**YOUR INSTRUCTIONS**
When a line in the entries below contains the word "scale", copy that line.

[[ MATERIAL PROVIDED, beginning ]]

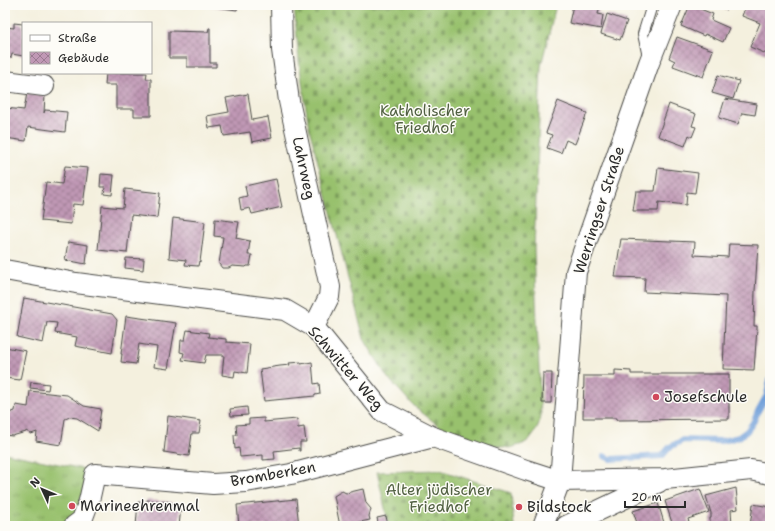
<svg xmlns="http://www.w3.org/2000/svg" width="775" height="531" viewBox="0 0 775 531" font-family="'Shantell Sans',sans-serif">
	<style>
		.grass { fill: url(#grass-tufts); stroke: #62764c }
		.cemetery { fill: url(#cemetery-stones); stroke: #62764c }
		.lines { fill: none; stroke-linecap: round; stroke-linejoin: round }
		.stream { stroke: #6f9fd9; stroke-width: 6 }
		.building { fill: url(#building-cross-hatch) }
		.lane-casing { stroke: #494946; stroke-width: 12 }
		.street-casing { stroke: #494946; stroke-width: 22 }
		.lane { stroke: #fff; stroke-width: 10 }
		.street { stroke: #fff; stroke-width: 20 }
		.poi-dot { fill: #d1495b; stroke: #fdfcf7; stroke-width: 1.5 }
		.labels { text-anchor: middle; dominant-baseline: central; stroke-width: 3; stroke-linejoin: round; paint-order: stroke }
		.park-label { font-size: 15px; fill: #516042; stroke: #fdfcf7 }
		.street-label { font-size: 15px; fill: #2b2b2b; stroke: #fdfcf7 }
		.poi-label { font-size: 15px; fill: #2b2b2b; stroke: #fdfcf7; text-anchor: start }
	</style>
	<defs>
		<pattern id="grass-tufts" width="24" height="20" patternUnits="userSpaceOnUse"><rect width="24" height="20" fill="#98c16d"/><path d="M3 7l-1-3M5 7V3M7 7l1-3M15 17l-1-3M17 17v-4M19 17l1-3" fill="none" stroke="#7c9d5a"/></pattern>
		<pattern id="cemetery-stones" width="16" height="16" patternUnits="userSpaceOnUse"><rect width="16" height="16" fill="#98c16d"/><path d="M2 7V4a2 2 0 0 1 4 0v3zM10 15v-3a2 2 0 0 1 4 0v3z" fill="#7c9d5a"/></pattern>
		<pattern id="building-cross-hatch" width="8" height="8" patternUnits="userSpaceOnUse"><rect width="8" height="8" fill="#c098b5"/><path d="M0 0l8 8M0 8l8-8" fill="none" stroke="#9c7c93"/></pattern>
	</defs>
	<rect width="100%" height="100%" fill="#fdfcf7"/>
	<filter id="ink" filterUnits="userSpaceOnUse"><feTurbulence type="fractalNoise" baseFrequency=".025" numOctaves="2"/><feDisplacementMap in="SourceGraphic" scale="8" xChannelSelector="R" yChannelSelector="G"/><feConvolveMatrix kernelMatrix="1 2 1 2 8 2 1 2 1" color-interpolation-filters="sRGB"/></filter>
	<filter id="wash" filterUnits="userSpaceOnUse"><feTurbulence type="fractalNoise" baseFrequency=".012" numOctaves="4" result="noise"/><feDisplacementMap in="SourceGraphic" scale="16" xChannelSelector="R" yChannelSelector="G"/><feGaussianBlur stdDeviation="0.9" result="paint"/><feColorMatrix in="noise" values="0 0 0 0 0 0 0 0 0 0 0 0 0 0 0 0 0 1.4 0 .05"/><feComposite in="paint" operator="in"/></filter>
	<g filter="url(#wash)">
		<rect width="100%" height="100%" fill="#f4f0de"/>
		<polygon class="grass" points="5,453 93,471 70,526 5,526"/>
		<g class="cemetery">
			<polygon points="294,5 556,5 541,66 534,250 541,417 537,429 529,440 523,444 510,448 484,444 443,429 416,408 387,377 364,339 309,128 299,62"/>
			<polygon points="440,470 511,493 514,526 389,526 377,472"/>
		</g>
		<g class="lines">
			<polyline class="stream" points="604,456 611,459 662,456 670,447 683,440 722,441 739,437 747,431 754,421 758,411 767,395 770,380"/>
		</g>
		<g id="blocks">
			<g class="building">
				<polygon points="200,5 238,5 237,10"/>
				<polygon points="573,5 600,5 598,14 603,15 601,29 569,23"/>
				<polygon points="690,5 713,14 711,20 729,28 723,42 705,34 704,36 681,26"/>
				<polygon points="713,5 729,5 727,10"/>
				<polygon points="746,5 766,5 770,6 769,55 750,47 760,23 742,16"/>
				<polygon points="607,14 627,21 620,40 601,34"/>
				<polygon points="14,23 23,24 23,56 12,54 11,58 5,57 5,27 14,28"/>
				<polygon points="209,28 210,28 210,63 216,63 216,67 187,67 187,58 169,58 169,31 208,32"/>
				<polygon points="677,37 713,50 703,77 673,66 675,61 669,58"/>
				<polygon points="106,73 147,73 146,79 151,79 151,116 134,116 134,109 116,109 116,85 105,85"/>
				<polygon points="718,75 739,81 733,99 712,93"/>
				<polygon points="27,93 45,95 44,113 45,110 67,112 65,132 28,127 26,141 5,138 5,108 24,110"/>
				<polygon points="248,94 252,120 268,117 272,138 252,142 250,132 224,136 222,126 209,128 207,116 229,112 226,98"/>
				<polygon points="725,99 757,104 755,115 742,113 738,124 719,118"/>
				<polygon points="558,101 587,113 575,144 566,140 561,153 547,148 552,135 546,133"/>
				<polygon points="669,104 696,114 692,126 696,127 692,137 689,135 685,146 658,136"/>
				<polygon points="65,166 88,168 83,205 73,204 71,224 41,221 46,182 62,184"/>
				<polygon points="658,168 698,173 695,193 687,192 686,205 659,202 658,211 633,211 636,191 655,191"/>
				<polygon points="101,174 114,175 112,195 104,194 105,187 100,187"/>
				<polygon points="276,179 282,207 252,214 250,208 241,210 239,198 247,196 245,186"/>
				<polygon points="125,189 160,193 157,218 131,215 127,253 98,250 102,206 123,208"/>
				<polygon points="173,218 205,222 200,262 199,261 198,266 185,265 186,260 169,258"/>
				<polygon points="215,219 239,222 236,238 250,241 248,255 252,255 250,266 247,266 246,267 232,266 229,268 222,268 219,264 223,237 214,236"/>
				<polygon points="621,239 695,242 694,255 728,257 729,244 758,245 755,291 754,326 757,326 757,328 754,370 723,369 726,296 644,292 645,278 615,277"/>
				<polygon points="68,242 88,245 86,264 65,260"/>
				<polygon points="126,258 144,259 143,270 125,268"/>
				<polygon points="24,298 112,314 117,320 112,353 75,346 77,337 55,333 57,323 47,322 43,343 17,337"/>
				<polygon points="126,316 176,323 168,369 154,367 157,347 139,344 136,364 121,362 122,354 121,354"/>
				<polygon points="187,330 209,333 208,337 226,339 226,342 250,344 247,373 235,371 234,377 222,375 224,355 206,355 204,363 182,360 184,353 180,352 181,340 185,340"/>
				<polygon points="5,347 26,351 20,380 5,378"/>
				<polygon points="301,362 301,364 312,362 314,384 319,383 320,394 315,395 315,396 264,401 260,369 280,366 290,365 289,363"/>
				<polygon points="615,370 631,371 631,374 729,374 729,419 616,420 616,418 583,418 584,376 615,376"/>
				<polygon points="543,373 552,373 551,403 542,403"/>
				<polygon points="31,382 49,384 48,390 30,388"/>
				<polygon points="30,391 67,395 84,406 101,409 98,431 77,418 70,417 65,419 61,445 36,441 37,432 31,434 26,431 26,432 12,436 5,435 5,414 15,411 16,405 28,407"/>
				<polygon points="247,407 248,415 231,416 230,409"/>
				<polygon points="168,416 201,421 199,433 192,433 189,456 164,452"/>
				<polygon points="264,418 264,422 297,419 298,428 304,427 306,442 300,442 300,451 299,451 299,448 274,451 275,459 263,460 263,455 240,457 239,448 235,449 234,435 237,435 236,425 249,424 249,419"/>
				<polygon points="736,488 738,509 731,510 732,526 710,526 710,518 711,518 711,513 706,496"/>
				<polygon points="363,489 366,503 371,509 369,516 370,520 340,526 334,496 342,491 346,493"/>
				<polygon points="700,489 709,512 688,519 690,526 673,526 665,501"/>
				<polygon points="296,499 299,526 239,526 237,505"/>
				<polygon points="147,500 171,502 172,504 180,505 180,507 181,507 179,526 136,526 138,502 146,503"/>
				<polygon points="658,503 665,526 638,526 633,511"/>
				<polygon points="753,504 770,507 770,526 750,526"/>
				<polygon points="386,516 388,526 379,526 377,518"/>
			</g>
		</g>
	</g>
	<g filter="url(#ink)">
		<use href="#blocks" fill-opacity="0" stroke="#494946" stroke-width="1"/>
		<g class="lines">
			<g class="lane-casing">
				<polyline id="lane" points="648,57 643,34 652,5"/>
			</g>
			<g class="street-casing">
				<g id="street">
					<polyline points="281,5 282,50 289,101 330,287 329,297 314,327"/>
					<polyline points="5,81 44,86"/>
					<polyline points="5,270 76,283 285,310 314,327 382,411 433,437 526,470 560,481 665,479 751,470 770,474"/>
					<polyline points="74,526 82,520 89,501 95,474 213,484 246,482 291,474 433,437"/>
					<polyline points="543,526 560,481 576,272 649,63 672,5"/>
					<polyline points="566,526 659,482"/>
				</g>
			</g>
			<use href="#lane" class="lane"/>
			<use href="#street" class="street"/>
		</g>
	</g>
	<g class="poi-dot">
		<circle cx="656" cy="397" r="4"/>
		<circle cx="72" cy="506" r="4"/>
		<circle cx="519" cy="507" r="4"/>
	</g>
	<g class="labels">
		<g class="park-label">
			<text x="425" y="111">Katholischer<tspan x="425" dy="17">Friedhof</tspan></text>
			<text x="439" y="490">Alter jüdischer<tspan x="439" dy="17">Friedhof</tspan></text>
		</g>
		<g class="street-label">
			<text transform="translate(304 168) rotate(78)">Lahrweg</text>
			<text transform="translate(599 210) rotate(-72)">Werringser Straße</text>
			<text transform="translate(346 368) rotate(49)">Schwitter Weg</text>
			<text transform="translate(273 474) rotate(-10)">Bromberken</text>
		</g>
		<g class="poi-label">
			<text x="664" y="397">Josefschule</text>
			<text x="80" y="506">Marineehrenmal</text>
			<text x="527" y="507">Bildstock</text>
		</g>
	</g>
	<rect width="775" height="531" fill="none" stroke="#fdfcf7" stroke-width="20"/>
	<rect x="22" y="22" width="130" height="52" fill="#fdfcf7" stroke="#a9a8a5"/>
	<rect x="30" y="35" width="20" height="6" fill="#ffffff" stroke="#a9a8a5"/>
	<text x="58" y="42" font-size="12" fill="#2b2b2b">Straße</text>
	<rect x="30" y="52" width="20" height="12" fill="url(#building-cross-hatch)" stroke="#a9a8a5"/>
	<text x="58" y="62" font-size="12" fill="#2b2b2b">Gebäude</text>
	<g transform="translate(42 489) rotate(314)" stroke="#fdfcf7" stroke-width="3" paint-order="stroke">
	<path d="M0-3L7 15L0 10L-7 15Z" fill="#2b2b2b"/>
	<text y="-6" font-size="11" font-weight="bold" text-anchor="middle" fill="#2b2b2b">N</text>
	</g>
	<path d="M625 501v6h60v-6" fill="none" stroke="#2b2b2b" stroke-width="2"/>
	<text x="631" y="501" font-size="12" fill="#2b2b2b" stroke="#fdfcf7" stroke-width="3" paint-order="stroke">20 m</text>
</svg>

[[ MATERIAL PROVIDED, end ]]

**WRITTEN SOLUTION**
	<filter id="ink" filterUnits="userSpaceOnUse"><feTurbulence type="fractalNoise" baseFrequency=".025" numOctaves="2"/><feDisplacementMap in="SourceGraphic" scale="8" xChannelSelector="R" yChannelSelector="G"/><feConvolveMatrix kernelMatrix="1 2 1 2 8 2 1 2 1" color-interpolation-filters="sRGB"/></filter>
	<filter id="wash" filterUnits="userSpaceOnUse"><feTurbulence type="fractalNoise" baseFrequency=".012" numOctaves="4" result="noise"/><feDisplacementMap in="SourceGraphic" scale="16" xChannelSelector="R" yChannelSelector="G"/><feGaussianBlur stdDeviation="0.9" result="paint"/><feColorMatrix in="noise" values="0 0 0 0 0 0 0 0 0 0 0 0 0 0 0 0 0 1.4 0 .05"/><feComposite in="paint" operator="in"/></filter>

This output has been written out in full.